“You fucked her, didn’t you?”
“I didn’t know I’d be seein’ her almost every goddamn day, okay?” he finally confessed.
“Liam,” I groaned. “She goes to your school—”
“I know,” he whined. “I tried to tell her it was a one-time thing.”
I found myself sitting straighter at his tone of voice, and a potential message between the lines struck me.
“Don’t tell me you fucked her more than once.”
“No,” he responded quickly, taking his legs off of the coffee table and turning to face me with a single index finger held out. “I didn’t, thank you very much—”
“What did you mean you tried to tell her it was a one-time thing, then?” I pressed him, and he curled his finger back into his fist, placing his hand in his lap.
“She’s just…pushy.”
I knew the type. I squinted at his response.
“She offered to blow you?” I asked, an undercurrent of hope that I was wrong rushing underneath my skin. Liam wriggled in his seat uncomfortably and drank from his beer. I assumed aloud, “She did blow you?”
“I stopped her after like the third time.”
I gagged loudly, the image of some sort of a goddess on her knees sucking him off to completion making my stomach coil.
“LIAM!”
He groaned at my reaction and covered his face with his left hand in shame, asking from behind his fingers, “Can we not talk about this?”
“How are you so goddamn bad at hookup culture?” I questioned aloud. “You don’t want to have a relationship with a girl, tell her to fuck off and move on.”
“I can’t just do that.” Liam let his hand fall away from his eyes, and his cheeks were beet red. “She’ll go away eventually—and you’re one to fuckin’ talk; you got roses sent to you this morning.”
I snorted at his comment. “Don’t you see that they’re gone?”
“I do see that,” he noted happily. “Did ya call Jay and let him down easy, or what?”
I pointed the tip of my cider bottle at him. “Crisis averted; they weren’t from Jay. Random delivery, think they had the wrong address—so no. I did not.”
I felt my smile stretch across my face at the mention of it all, and Liam’s dark eyes took in my expression carefully.
He quietly asked me the same question that I had uttered to him just moments ago, “What did you do?” I beamed in response, and his face contorted as he groaned loudly, “Zoey! Again?”
“I had a great morning,” I admitted. “What’s the problem?”
“The problem?” he asked.
“With James.”
Liam shrugged. “What do you want me to say, Zo’?”
“Okay, seriously, what is it?” I tilted my head to the side curiously. “What’s your deal with James?”
“Look,” he started, setting his beer down on the coffee table in front of him and looking at me with a purpose, “you’re my best friend, okay?”

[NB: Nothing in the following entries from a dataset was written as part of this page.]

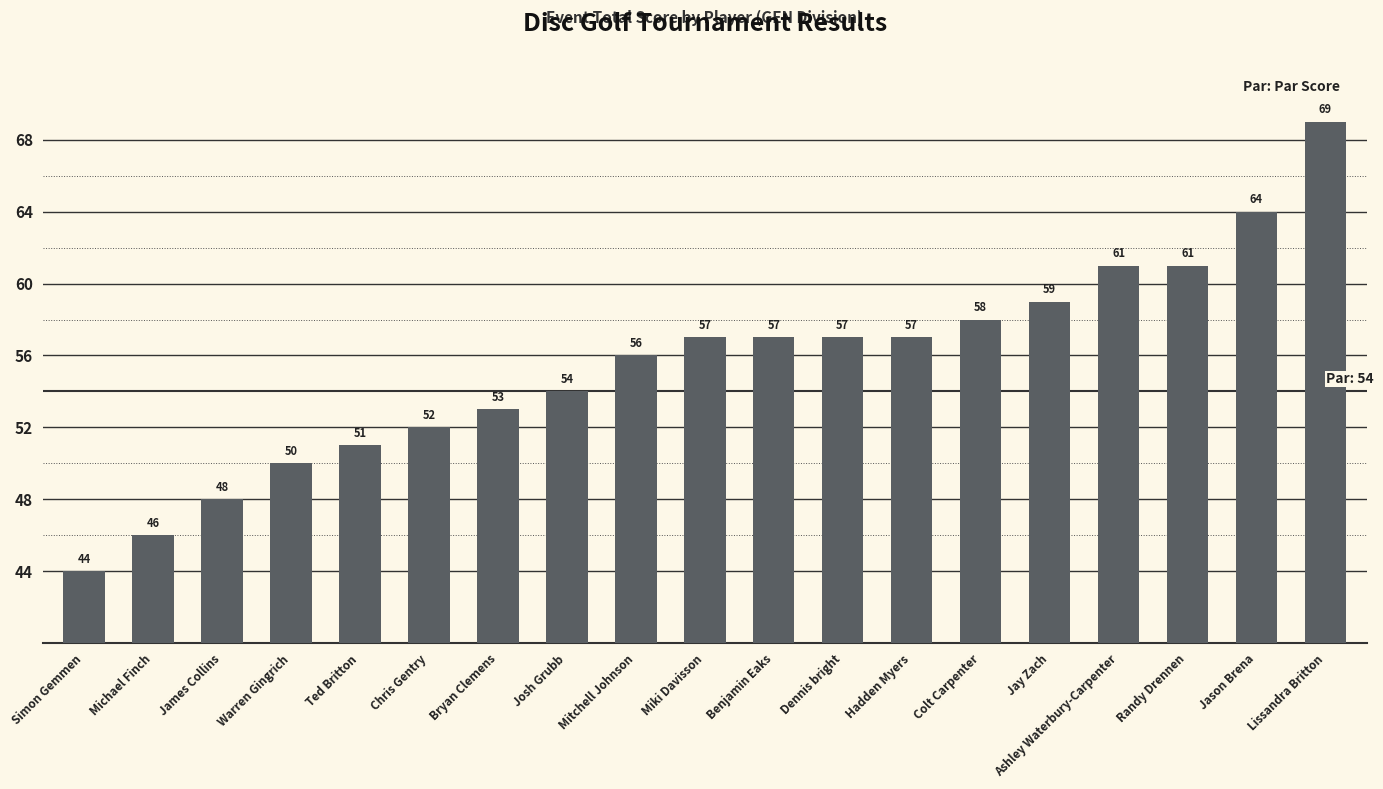

What is the label of the 17th bar from the right?

James Collins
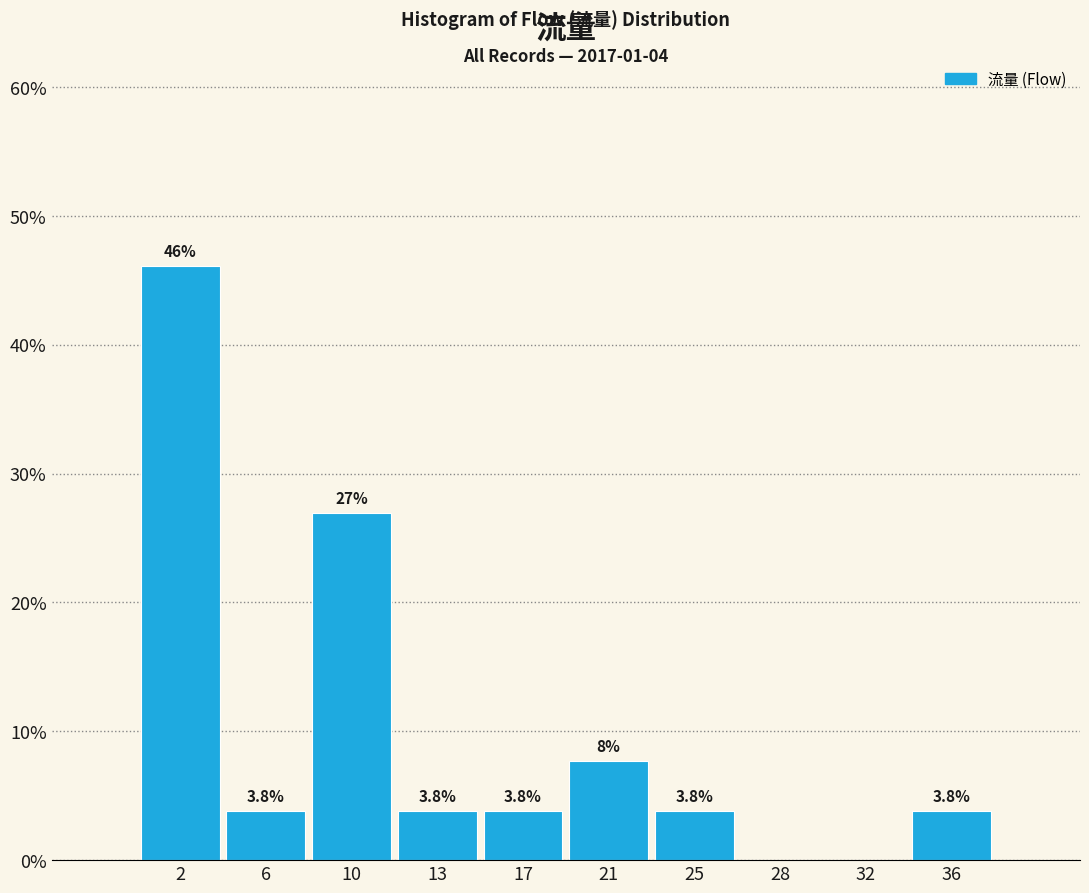

Reading left to right, extract all data points from this chart.

2=46.2	6=3.8	10=26.9	13=3.8	17=3.8	21=7.7	25=3.8	28=0.0	32=0.0	36=3.8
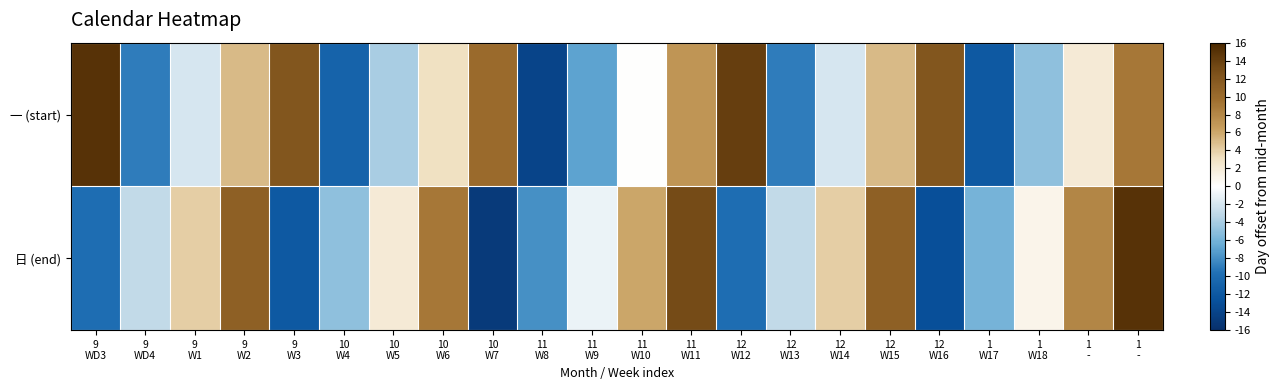

Between 9
WD3 and 10
W7, which is larger?

9
WD3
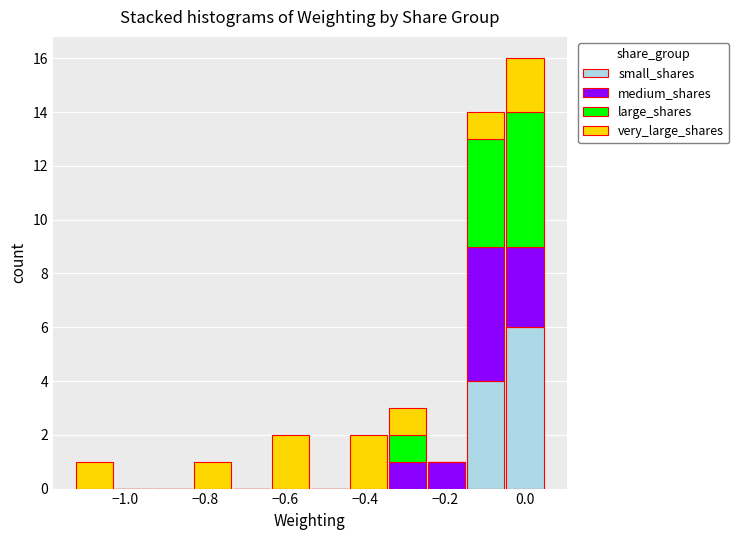

Which range on the x-axis has the tallest stacked bar (by total height)?

-0.04 to 0.06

I grinned gently at him. Our friendship had been a quick one, to say the least. We had been getting along just fine as acquaintances after we decided to befriend each other about half a year ago. Well, we had been getting along better than fine, to be honest. Liam and I are just too similar of people to not be friends. The memory of the metaphorical bond of our friendship being sealed with glue came to my mind at his admission and, suddenly, I was far down a nostalgia trip that I typically tried to avoid.
I woke to a strange noise coming from God knows where. Unbeknownst to me, I had fallen fast asleep on Liam’s couch while we were watching television. Despite being comfortable and sunken into his couch with a blanket that he had clearly laid over me when he had gone to bed, I propped myself up on my elbows to try to listen again for the sound that had woken me.